Teenage inmates frequently have their constitutional rights violated at New York City’s juvenile jails, a report by the Department of Justice shows. According to the Associated Press, the report stated that guards regularly subject adolescents to “rampant use of unnecessary and excessive force,”
The report, released on August 5th, looked at problems that occurred between 2011 and 2013 in three Rikers Island juvenile jail facilities for 16-to 18-year olds. The DOJ advised major changes in almost every aspect of how the inmates are treated. They found issues with staff training, investigations, management structure and the overuse of solitary confinement, especially for inmates with mental illnesses. The problems are also likely to apply to adult inmates.
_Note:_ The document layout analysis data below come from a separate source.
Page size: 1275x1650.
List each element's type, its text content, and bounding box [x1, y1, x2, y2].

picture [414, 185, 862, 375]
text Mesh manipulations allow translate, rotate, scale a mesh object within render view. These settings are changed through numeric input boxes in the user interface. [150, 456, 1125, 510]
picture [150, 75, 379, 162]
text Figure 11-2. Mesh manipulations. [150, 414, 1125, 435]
At a news conference, Manhattan U.S. Attorney Preet Bharara said “It is a place where brute force is the first impulse rather than the last resort; where verbal insults are repaid with physical injuries; where beatings are routine while accountability is rare; and where a culture of violence endures even while a code of silence prevails,”
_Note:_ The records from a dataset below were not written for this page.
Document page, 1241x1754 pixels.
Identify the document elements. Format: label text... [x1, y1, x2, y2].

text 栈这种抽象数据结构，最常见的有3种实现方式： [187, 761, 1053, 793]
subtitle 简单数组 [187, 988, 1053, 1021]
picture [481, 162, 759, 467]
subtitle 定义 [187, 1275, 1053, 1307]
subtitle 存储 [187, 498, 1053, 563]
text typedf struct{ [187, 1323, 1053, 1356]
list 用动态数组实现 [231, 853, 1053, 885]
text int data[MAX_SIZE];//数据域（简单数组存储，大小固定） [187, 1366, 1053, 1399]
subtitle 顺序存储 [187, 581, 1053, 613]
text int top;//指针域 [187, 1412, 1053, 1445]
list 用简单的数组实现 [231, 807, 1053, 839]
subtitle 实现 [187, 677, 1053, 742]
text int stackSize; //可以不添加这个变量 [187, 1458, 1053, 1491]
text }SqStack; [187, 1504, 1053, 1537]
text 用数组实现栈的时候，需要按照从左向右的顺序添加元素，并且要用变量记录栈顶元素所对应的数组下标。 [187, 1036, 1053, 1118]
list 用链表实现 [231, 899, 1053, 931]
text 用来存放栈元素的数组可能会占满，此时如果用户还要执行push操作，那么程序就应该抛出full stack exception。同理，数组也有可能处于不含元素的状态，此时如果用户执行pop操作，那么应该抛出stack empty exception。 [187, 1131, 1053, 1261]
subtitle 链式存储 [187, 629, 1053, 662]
Some of the most prevalent problems involved the main jail that houses young inmates, where new guards are assigned to “one of the most combustible environments at Rikers, ill-equipped to cope with adolescents who are often belligerent and suffer from a wide range of mental illnesses and behavioral disorders,” wrote U.S. attorneys Jeffrey Powell and Emily Daughtry.
There are particular concerns about the high rates of punches to the head and use-of-force, according to the consultant used by federal prosecutors. For instance, one case showed that four inmates suffered from broken noses, perforated eardrums, head trauma and facial injuries during a “brutal use of force”. The incident involved multiple guards in two locations. The prosecutors noted that no video surveillance was available and no investigative reports were completed.
In March, Mayor Bill de Blasio appointed Joseph Ponte as commissioner of the DOC. Ponte formerly served as commissioner of the Maine Department of Corrections and has a reputaation as a reformer.